Activation of P2X2/5 receptors mediates membrane blebbing and pseudo-apoptosis. A, B, P2X2/5 activation triggers membrane blebbing. A, Representative fluorescence images of HEK cells expressing P2X2-GFP or P2X2 + P2X5-GFP 2 min after 100 μm ATP stimulation. Arrows indicate ATP induced blebs. Scale bar, 10 μm. B, Quantitative analysis of the percentage of blebbing cells expressing P2X2-GFP, P2X5-GFP, P2X2/5-GFP, or P2X7-GFP after stimulation with 100 μm ATP (2 mm for P2X7) for 2 min. Results were normalized to the number of GFP-positive cells. Data are mean ± SEM of N = 3 independent experiments. ***p < 0.005, one-way ANOVA, followed by Bonferroni's multiple-comparison test.
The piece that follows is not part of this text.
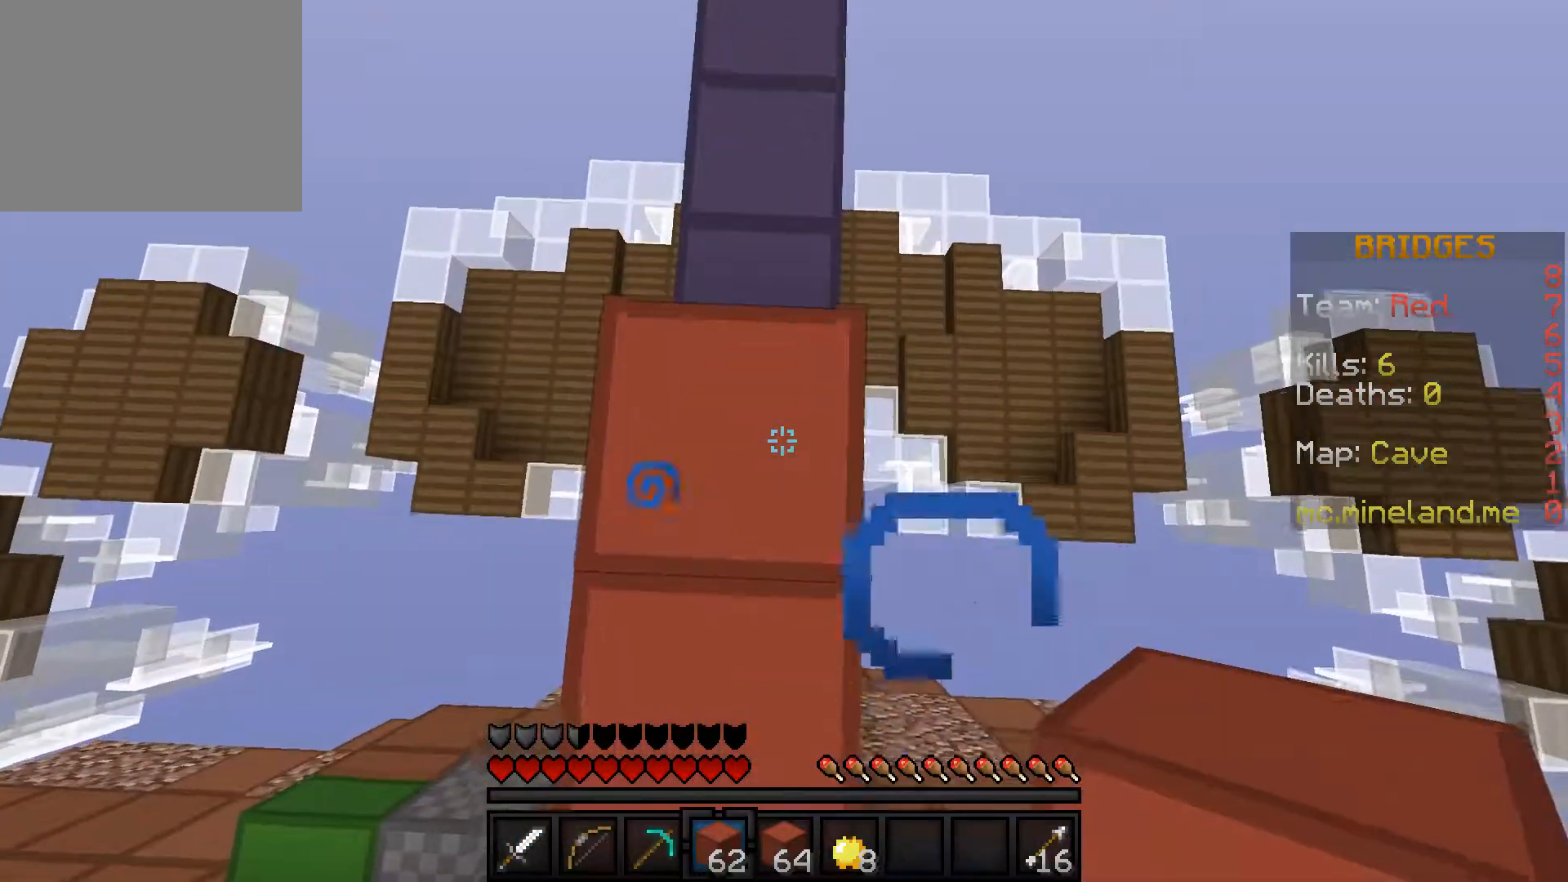
{"keys": ["w"], "events": []}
C, D, P2X2/5 receptor activation induces transient annexin-V exposure. C, HEK cells transfected with P2X2-YFP, P2X2+P2X5-YFP, or P2X7-YFP were stimulated with 100 μm ATP (500 μm for P2X7-YFP) and annexin-V staining was performed 5 min after the end of the stimulation. Scale bar, 50 μm. D, Analysis of annexin-V staining at 0, 3, or 24 h after ATP stimulation. Experiment was performed as in C, except that annexin-V staining was performed at the time indicated after ATP stimulation. In all panels, results were normalized to the number of YFP-positive cells. Data are mean ± SEM, n > 30 cells, N = 3 experiments. *p < 0.05, ***p < 0.005; N.S., not significant by comparison with P2X2/5 transfected cells at the same time point. ^$p < 0.05, comparison between P2X2/5-expressing cells at 0 and 3 h. One-way ANOVA, followed by Bonferroni's multiple-comparison test.